**PASSAGE PROVIDED**
--------
Relative Permeability
The Honarpour correlation was used to derive the relative permeability curve for this pool. An initial water saturation of 15% and a residual oil to water saturation of 35% was used. The reservoir can be characterized as intermediate/oil wet because the intersection of the curve is less than 0.5.
Water Flood Analysis
Water Flood Effectiveness
The sweep efficiency calculations are dictated by the injection pattern. In our pool there are 7 areas with similar patterns to an inverted 5 spot as well as 1 line drive, Figure 9 (injection pattern map) is a portrayal of how the pool was separated into areas. Sweep efficiency for area 1 (inverted five spot) was calculated at 90.8%. The line drive pattern found in area 8 has a sweep efficiency of 81.9%.
Figure 9: Injection Patterns
Reservoir Modelling
A model in CMG was generated using well log picks. Figure 10 below shows the resulting CMG model of the Roseray and the porosity of each of the 7 layers. Blue shows the low porous shales regions. Red, orange and yellow show clean sandstone regions. The edges of the reservoir model do not vertically taper to zero (the Roseray does taper to zero). This was done to save time when building the model. Taper on the sides of the reservoir would increase the OOIP. The boarder has been slightly extended to account for this. The model has a large vertical exaggeration of 52 to 1. This makes layer identification easy, however it should be noted that the Roseray does not appear this tall compared to its length and width in real life. The wells added to the model have been preferred, normally in layers 2 and 4.
--------
**DATA SHOWN**
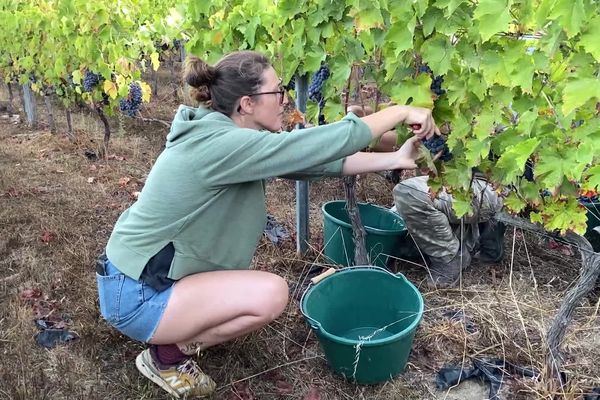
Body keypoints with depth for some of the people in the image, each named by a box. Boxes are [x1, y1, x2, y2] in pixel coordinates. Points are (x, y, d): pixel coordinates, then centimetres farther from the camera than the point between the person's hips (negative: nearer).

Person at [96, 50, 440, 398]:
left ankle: (177, 332, 17)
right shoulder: (225, 145, -28)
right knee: (271, 294, -20)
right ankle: (167, 355, -1)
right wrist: (401, 112, -15)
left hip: (147, 275, 9)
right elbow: (327, 144, -28)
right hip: (137, 295, -9)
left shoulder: (230, 138, 1)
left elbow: (314, 159, 2)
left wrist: (396, 159, 3)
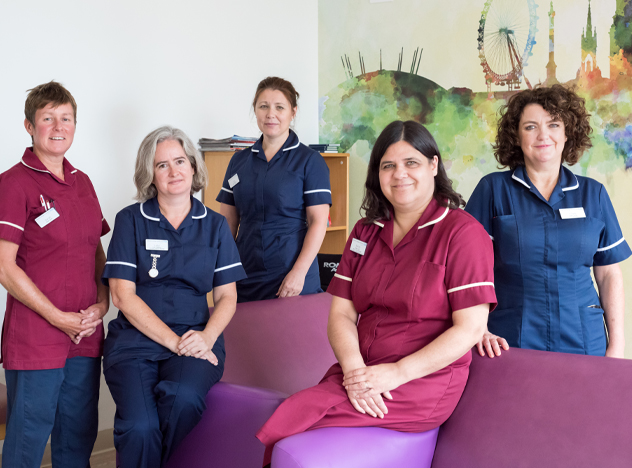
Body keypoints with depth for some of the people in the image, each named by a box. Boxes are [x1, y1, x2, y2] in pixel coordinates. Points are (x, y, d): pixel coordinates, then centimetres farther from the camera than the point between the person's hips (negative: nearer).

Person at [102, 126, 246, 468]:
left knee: (183, 397, -33)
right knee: (140, 426, -30)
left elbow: (227, 296, 11)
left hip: (196, 336, 1)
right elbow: (122, 294, 0)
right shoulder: (131, 220, 7)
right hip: (136, 338, -1)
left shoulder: (214, 225, 14)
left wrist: (206, 338, -9)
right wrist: (174, 341, -9)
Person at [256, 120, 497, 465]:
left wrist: (397, 373, -16)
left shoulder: (462, 232, -4)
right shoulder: (365, 232, 16)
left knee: (290, 420, -22)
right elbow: (341, 314, 9)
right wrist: (353, 368, -11)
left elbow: (470, 328, -10)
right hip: (362, 373, 5)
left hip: (423, 382, -5)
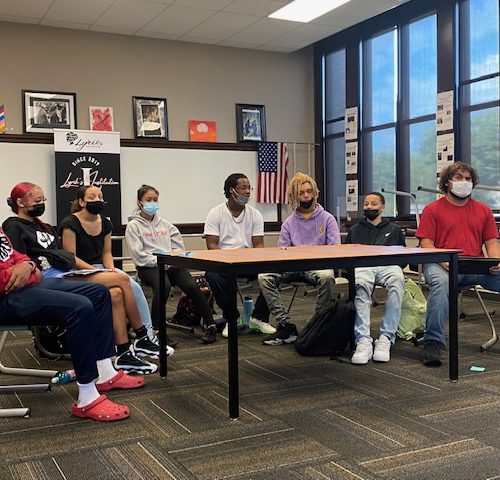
--------
**SET OF TASKS**
a: In the reservoir passage, what sweep efficiency was calculated for area 1?
b: Edit the reservoir passage from "Water Flood Analysis" up to and including "efficiency of 81.9%.", replacing "pool" with "field" each time it appears.

**ANSWERS FOR THIS EXERCISE**
a: 90.8%

b:
Water Flood Analysis
Water Flood Effectiveness
The sweep efficiency calculations are dictated by the injection pattern. In our field there are 7 areas with similar patterns to an inverted 5 spot as well as 1 line drive, Figure 9 (injection pattern map) is a portrayal of how the field was separated into areas. Sweep efficiency for area 1 (inverted five spot) was calculated at 90.8%. The line drive pattern found in area 8 has a sweep efficiency of 81.9%.